Thailand army declares martial law, insists move ‘is not a coup’
Army chief General Prayuth Chan-ocha made the announcement on military television at 3:00 a.m. local time and assured the public that even though soldiers will now be in command of public security, order will rule the day. Dozens of people have been killed as a result of the protests since the demonstrations began in November 2013.
“We are concerned this violence could harm the country’s security in general. Then, in order to restore law and order to the country, we have declared martial law,” Prayuth said, as quoted by Reuters. “I’m asking all those activist groups to stop all activities and cooperate with us in seeking a way out of this crisis.”
A decades-long dispute over power has culminated within the past six months with large demonstrations and unrest. The situation escalated earlier in May, when Prime Minister Yingluck Shinawatra was forced from office.
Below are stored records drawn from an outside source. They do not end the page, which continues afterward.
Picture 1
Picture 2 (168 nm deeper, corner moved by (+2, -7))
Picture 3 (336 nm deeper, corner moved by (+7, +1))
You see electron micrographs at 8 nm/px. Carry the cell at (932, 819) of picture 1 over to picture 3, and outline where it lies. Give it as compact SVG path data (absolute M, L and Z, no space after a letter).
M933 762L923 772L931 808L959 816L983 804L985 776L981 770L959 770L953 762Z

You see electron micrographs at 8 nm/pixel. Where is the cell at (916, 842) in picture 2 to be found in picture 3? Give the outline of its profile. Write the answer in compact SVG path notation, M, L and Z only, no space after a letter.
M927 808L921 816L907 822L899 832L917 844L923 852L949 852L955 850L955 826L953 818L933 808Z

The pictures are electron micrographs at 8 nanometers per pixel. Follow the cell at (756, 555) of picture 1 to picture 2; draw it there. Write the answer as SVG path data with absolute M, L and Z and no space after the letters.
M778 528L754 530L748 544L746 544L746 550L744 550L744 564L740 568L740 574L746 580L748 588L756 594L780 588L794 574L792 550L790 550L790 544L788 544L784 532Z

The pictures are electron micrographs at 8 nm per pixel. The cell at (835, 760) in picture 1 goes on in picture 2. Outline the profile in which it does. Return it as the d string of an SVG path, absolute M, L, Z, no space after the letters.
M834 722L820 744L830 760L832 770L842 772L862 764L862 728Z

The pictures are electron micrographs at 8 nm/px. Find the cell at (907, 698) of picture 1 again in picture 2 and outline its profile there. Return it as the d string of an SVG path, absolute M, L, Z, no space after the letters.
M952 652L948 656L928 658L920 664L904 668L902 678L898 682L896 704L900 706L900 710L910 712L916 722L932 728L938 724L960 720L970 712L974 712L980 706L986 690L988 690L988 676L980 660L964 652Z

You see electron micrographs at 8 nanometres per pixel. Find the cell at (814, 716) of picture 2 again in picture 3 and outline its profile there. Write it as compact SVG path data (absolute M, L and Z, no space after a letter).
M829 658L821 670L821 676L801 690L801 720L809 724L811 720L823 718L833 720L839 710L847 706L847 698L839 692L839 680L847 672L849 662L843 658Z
Her ouster made way for sitting Prime Minister Niwatthamrong Boonsongphaisan, who said Monday that his administration would not step down.
The opposition demands that the government give way to an unelected administration that would then rewrite the constitution.
An army official speaking on condition of anonymity told the Associated Press that “this is definitely not a coup. This is only to provide safety to the people and the people can still carry on their lives as normal.”
A decree put out by the country’s armed forces has enacted media censorship that "prohibits all media outlets from reporting or distribution of any news or still photographs detrimental to national security," said a statement by General Prayut Chan-O-Cha.
Almost immediately following that declaration, satellite stations went off-air. AFP reported that broadcasts by television channels have been suspended, while an army statement read that the stations were taken off the air "in order that people will get the correct information and not distort information to deepen the conflict.”
Thailand’s armed forces have either launched or attempted 18 coups in the country’s 81 years of parliamentary democracy.
Despite the army's claims, many analysts remain unconvinced that the action is not a move towards a full-blown coup.
Pavin Chachavalpongpun, associate professor at the Centre for Southeast Asian Studies at Kyoto University, told AFP that he believes martial law was simply a prelude to the military taking full control.
"I think what we are looking at is a prelude to a coup," he said. "It is all part of a plot to create a situation of ungovernability to legitimise this move by the army. I would not be surprised if the next step is a military coup or the military taking charge with the advice of the senate and leading to the appointment of a new prime minister. But certainly the military is trying to take power from the government."